Data BinningRelative FrequencySymmetry in Distributions
Data Binning
Histograms are a type of bar chart that helps us to visualize the frequency distribution of a dataset. One of the first steps in creating a histogram is data binning. This involves dividing the range of data into intervals, known as "bins". Each bin represents a continuous range of values. In this exercise, the bin ranges are:
  • \([0, 250)\)
  • \([250, 500)\)
  • \([500, 750)\)
  • \([750, 1000)\)
  • \([1000, 1250)\)
  • \([1250, 1500)\)
  • \([1500, 1750)\)
  • \([1750, 2000)\)
  • \([2000, 2250)\)
  • \([2250, 2500] \)
Data binning simplifies a dataset to make it more manageable and easier to analyze.
It reduces the noise and helps in identifying trends or patterns in the data. However, it's important to choose the number and size of bins carefully.

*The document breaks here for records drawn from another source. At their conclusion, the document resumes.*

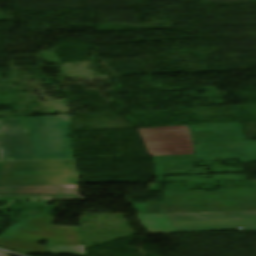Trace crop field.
<instances>
[{
	"label": "crop field",
	"instance_id": "1",
	"mask_svg": "<svg viewBox=\"0 0 256 256\" xmlns=\"http://www.w3.org/2000/svg\"><path fill=\"white\" fill-rule=\"evenodd\" d=\"M69 115L0 120V161L74 158Z\"/></svg>",
	"mask_w": 256,
	"mask_h": 256
},
{
	"label": "crop field",
	"instance_id": "2",
	"mask_svg": "<svg viewBox=\"0 0 256 256\" xmlns=\"http://www.w3.org/2000/svg\"><path fill=\"white\" fill-rule=\"evenodd\" d=\"M165 213L256 211V188L217 192L165 191ZM138 214L163 213V203L133 205Z\"/></svg>",
	"mask_w": 256,
	"mask_h": 256
},
{
	"label": "crop field",
	"instance_id": "3",
	"mask_svg": "<svg viewBox=\"0 0 256 256\" xmlns=\"http://www.w3.org/2000/svg\"><path fill=\"white\" fill-rule=\"evenodd\" d=\"M149 233L229 231L243 227L256 231V212L137 215Z\"/></svg>",
	"mask_w": 256,
	"mask_h": 256
},
{
	"label": "crop field",
	"instance_id": "4",
	"mask_svg": "<svg viewBox=\"0 0 256 256\" xmlns=\"http://www.w3.org/2000/svg\"><path fill=\"white\" fill-rule=\"evenodd\" d=\"M54 217L25 218L0 235V247L26 254H49L50 246L82 245L77 227L51 226ZM46 240L47 246L34 242Z\"/></svg>",
	"mask_w": 256,
	"mask_h": 256
},
{
	"label": "crop field",
	"instance_id": "5",
	"mask_svg": "<svg viewBox=\"0 0 256 256\" xmlns=\"http://www.w3.org/2000/svg\"><path fill=\"white\" fill-rule=\"evenodd\" d=\"M79 184L74 160L1 163L0 186Z\"/></svg>",
	"mask_w": 256,
	"mask_h": 256
},
{
	"label": "crop field",
	"instance_id": "6",
	"mask_svg": "<svg viewBox=\"0 0 256 256\" xmlns=\"http://www.w3.org/2000/svg\"><path fill=\"white\" fill-rule=\"evenodd\" d=\"M150 155L193 154L187 126L138 129Z\"/></svg>",
	"mask_w": 256,
	"mask_h": 256
},
{
	"label": "crop field",
	"instance_id": "7",
	"mask_svg": "<svg viewBox=\"0 0 256 256\" xmlns=\"http://www.w3.org/2000/svg\"><path fill=\"white\" fill-rule=\"evenodd\" d=\"M194 142L245 140L240 123L189 126Z\"/></svg>",
	"mask_w": 256,
	"mask_h": 256
},
{
	"label": "crop field",
	"instance_id": "8",
	"mask_svg": "<svg viewBox=\"0 0 256 256\" xmlns=\"http://www.w3.org/2000/svg\"><path fill=\"white\" fill-rule=\"evenodd\" d=\"M152 161L157 182H163V170L193 167V155L152 156Z\"/></svg>",
	"mask_w": 256,
	"mask_h": 256
},
{
	"label": "crop field",
	"instance_id": "9",
	"mask_svg": "<svg viewBox=\"0 0 256 256\" xmlns=\"http://www.w3.org/2000/svg\"><path fill=\"white\" fill-rule=\"evenodd\" d=\"M31 193H78V185L0 187V195Z\"/></svg>",
	"mask_w": 256,
	"mask_h": 256
},
{
	"label": "crop field",
	"instance_id": "10",
	"mask_svg": "<svg viewBox=\"0 0 256 256\" xmlns=\"http://www.w3.org/2000/svg\"><path fill=\"white\" fill-rule=\"evenodd\" d=\"M50 252L53 254H85L83 246L50 247Z\"/></svg>",
	"mask_w": 256,
	"mask_h": 256
},
{
	"label": "crop field",
	"instance_id": "11",
	"mask_svg": "<svg viewBox=\"0 0 256 256\" xmlns=\"http://www.w3.org/2000/svg\"><path fill=\"white\" fill-rule=\"evenodd\" d=\"M62 199H78V198H77V196H73V197H44V198H12V199H0V202L27 201V200H62Z\"/></svg>",
	"mask_w": 256,
	"mask_h": 256
},
{
	"label": "crop field",
	"instance_id": "12",
	"mask_svg": "<svg viewBox=\"0 0 256 256\" xmlns=\"http://www.w3.org/2000/svg\"><path fill=\"white\" fill-rule=\"evenodd\" d=\"M0 116H12L10 112H0Z\"/></svg>",
	"mask_w": 256,
	"mask_h": 256
},
{
	"label": "crop field",
	"instance_id": "13",
	"mask_svg": "<svg viewBox=\"0 0 256 256\" xmlns=\"http://www.w3.org/2000/svg\"><path fill=\"white\" fill-rule=\"evenodd\" d=\"M0 256H10V255H8L6 253H3V252H0Z\"/></svg>",
	"mask_w": 256,
	"mask_h": 256
}]
</instances>
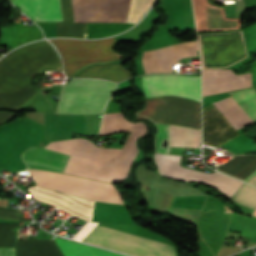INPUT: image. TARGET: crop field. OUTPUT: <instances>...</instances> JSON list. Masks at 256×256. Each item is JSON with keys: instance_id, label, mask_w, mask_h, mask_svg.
<instances>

Selecting too few bins can mask important details, while too many may overcomplicate the dataset.
Relative Frequency
After determining the bins, the next step is to calculate the relative frequency. Relative frequency is the proportion of data points that fall within each bin, compared to the total number of data points. It is a way to understand how the data is divided across different intervals.
The formula to calculate relative frequency is:
  • \( \text{Relative Frequency} = \frac{\text{Number of data points in a bin}}{\text{Total number of data points}} \)
In this exercise, for instance, the bin \([0, 250)\) contains 150 data points. With a total of 190 data points in the dataset, the relative frequency is computed as:
  • \( \frac{150}{190} \approx 0.789 \)
Relative frequencies help in comparing the sizes of different bins without being affected by the total size of the dataset.
This makes it easy to understand the distribution of data across different intervals.
Symmetry in Distributions
Analyzing symmetry in distributions involves looking at how data is spread across a histogram. Symmetry, or the lack thereof, gives insight into data characteristics. Typically, if both halves of the histogram mirror each other around the center, it is symmetric.
However, in this dataset, most data points are concentrated in the lower bins, with the frequency gradually decreasing as the bin numbers increase. This suggests a right-skewed distribution.
  • Right skewness means there are a few very high values compared to the rest.
  • The tail on the right side of the histogram is longer or fatter than on the left.
Understanding whether a distribution is skewed helps in many areas, from statistical inference to predictive modeling.
For example, a right-skewed dataset might require using different statistical methods or transformations to achieve normality for analysis purposes.